今は、彼方は姉と一緒に楽しそうにしていた。
「あの子、学級委員長なの」
「そうなのか。生徒会長を目指すための段階を踏んでるとかかな」
「それもあるでしょうね。立候補してなったらしいから」
「それで、同じクラスに所属することになった障害者のお世話を、か。彼方ひとりに任せてるのか?」
「いいえ。最初は、クラスメイト持ち回りで交代でやろうってことになったの。車椅子を動かすのが主な仕事。移動教室の時とかね。給食のお盆も運べないし、授業も一部手助けがいる。
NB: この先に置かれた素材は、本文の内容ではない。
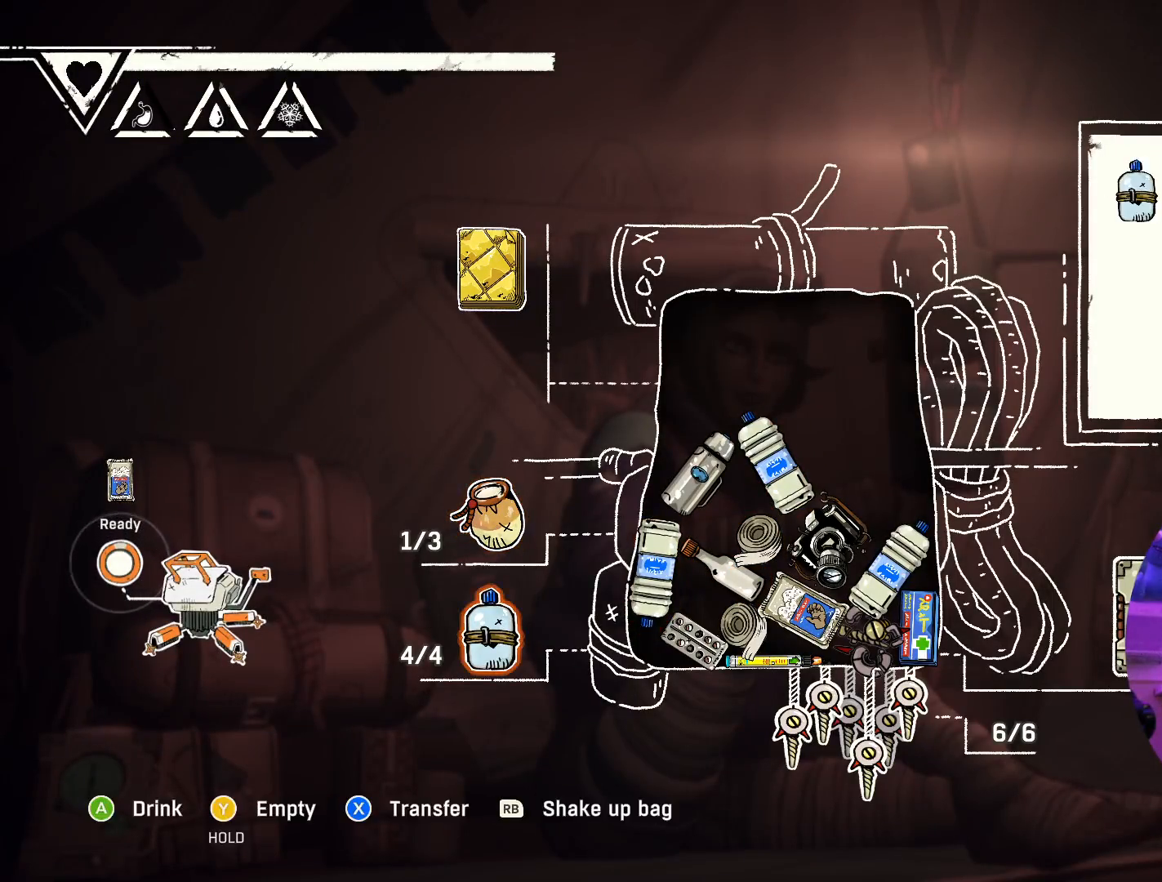
{"buttons": [], "left_stick": "right", "right_stick": "center", "events": [[183, "left_stick", "right"], [350, "left_stick", "center"], [450, "left_stick", "right"]]}
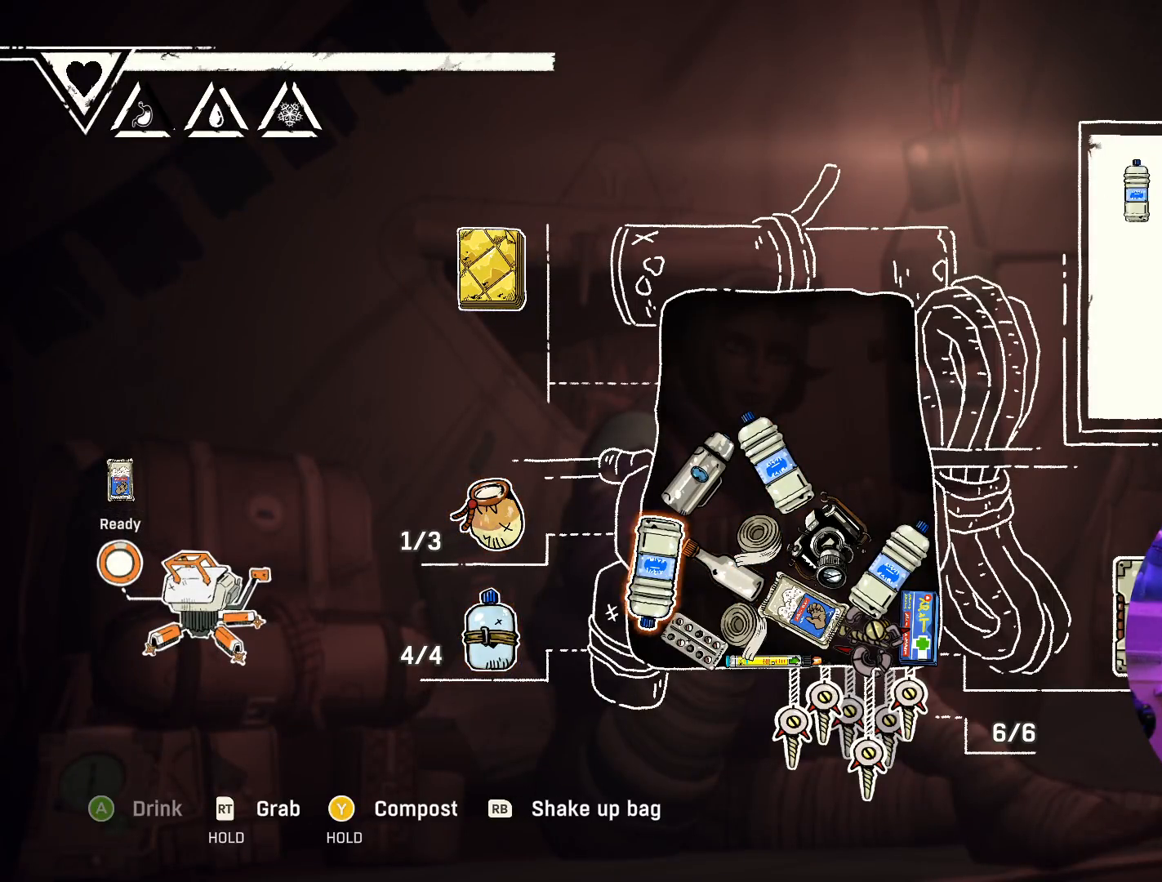
{"buttons": [], "left_stick": "left", "right_stick": "center", "events": [[117, "left_stick", "center"], [417, "left_stick", "left"]]}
で、いつの間にか彼方ちゃんひとりの仕事になった」
なぜそうなったのかは、俺にも想像がついた。
「みんな、拒否するようになったんだろう。あいつの態度に耐えかねて」
「ええ。そういうこと」
「車椅子が必要になったのは一年ほど前らしい。その頃、つまり一年生の時も学校は似たような対応をしてたんだろうな」
「その情報は初耳だけど、でもそういうことなんでしょうね」
一年生の時は、彼方と更紗は別クラスだった。更紗は自分のクラスの手助けを受けていたけれど、その悪評はすぐに広まった。クラス内だけではなく、学校中に。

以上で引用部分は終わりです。